Microsoft and AMD’s results perfectly illustrate the two sides of the AI trade
Shares of Microsoft (MSFT) and AMD (AMD) started off the trading day on Wednesday heading in opposite directions as Wall Street digested the companies’ Tuesday evening earnings. Microsoft fell some 7% in after-hours trading following its shaky report and continued trading down more than 1% Wednesday afternoon. AMD shares, on the other hand, jumped more than 3%, lifting fellow chip behemoth Nvidia (NVDA) as well.
The companies’ results and Wall Street’s reaction brought the two sides of the AI trade into stark relief as traders showed their disappointment in Microsoft’s AI software sales and exuberance over AMD’s chip sales.
The opposing views show how anxious investors are to see a sizable return on companies’ massive investments in the infrastructure needed to power their AI software offerings.
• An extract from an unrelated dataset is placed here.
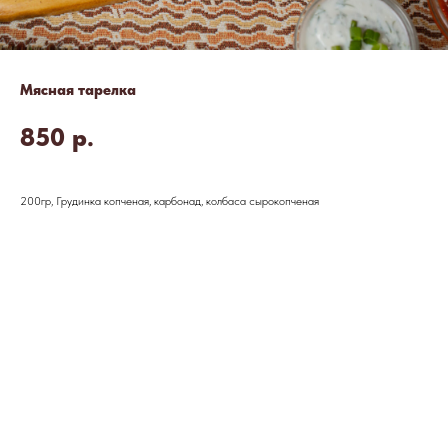
Мясная тарелка
850
р.
200гр, Грудинка копченая, карбонад, колбаса сырокопченая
On the flip side, chipmakers like AMD continue to reap the benefits of software makers’ AI infrastructure buildout, sending revenue and shares higher.
In an investor note following Microsoft’s announcement, Jefferies analyst Brent Thill noted that Microsoft’s Azure revenue slowed in the quarter from 31% in Q3 to 30% in Q4, and is expected to continue slowing in Q1.
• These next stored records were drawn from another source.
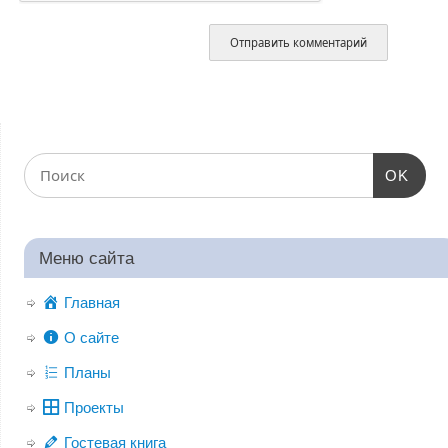
OK
Меню сайта
Главная
О сайте
Планы
Проекты
Гостевая книга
And while Microsoft said it expects to see improvements in Azure growth in the second half of its current fiscal year, investors’ reactions to the company’s slight miss on Intelligent Cloud revenue, which includes its Azure platform and analysts’ repeated questions about when Microsoft will start raking in cash from AI sales, shows Wall Street won’t wait forever for the AI trade to pay off.
Microsoft’s miss and future promises
Microsoft’s fourth quarter earnings were largely positive despite its Intelligent Cloud numbers, and even those weren’t awful. The company reported Intelligent Cloud segment revenue of $28.5 billion, just shy of Wall Street’s expectations of $28.7 billion, but up 19% year over year. Overall revenue came in at $64.7 billion versus an expectation of $64.5 billion.
But Microsoft also continues to plow cash into building out its AI data centers. According to CFO Amy Hood, Microsoft’s capital expenditures, including finance leases, topped out at $19 billion, up from $14 billion in the third quarter.
“This new figure requires faith that Microsoft is picking up sufficient demand signals, and in our view the ‘return on capex’ concerns are likely to persist,” UBS Global Research analyst Karl Keirstead wrote in an investor note following Microsoft’s earnings announcement.
Still, Microsoft pointed to a number of bright spots in its AI business, noting that AI contributed 8 percentage points of growth to Azure revenue, up from 7 percentage points in Q3 and 1 percentage point in Q4 last year.
The Windows maker also noted that it’s still dealing with supply constraints keeping more customers from gaining access to its AI products, which is one of the reasons for its massive AI spend. That bottleneck, however, should start to clear up sometime in the second half of 2025, the company said.
“We believe the results and outlook for Azure AI are especially strong in light of the capacity constraints [Microsoft] faced in [the fiscal fourth quarter] and expects to continue to see in 1HF25 [first half of 2025]. More positively, management expects these issues to be alleviated by 2HF25, which should help drive a reacceleration in overall Azure revenue growth,” Mizuho analyst Gregg Moskowitz wrote in a note to investors Wednesday.
AMD sets the stage for chip sales boost
While Microsoft shares struggled to gain traction Wednesday, AMD’s stock climbed more than 4% in mid-day trading Wednesday, driven by better-than-expected results from the company’s Data Center segment. AMD reported Data Center revenue of $2.8 billion, beating analysts’ expectations of $2.75 billion, and climbing 115% year over year from $1.3 billion in Q2 last year.
Microsoft’s capital expenditure expansion also plays into AMD’s growth, since the cloud provider, and hyper scalers like it, will inevitably need to purchase graphics processing units (GPUs) and central processing units (CPUs) from the chip giant and its rivals, including Nvidia.
To that point, AMD raised its sales forecast for its AI chips for 2024 from $4 billion to more than $4.5 billion. We’re still a few weeks away from Nvidia’s earnings report on Aug. 28, but shares of the AI darling rocketed more than 10% on Wednesday on the strength of AMD’s results.
Of course, the AI trade is by no means settled, and we’re still in the early days of not only the infrastructure build-out, but also in understanding how the software will impact businesses big and small, as well.
And until AI hyperscalers like Microsoft, Google, and Amazon begin to see massive profits from their huge investments, you can expect investors to continue asking one question over and over again: “When’s the money coming in?”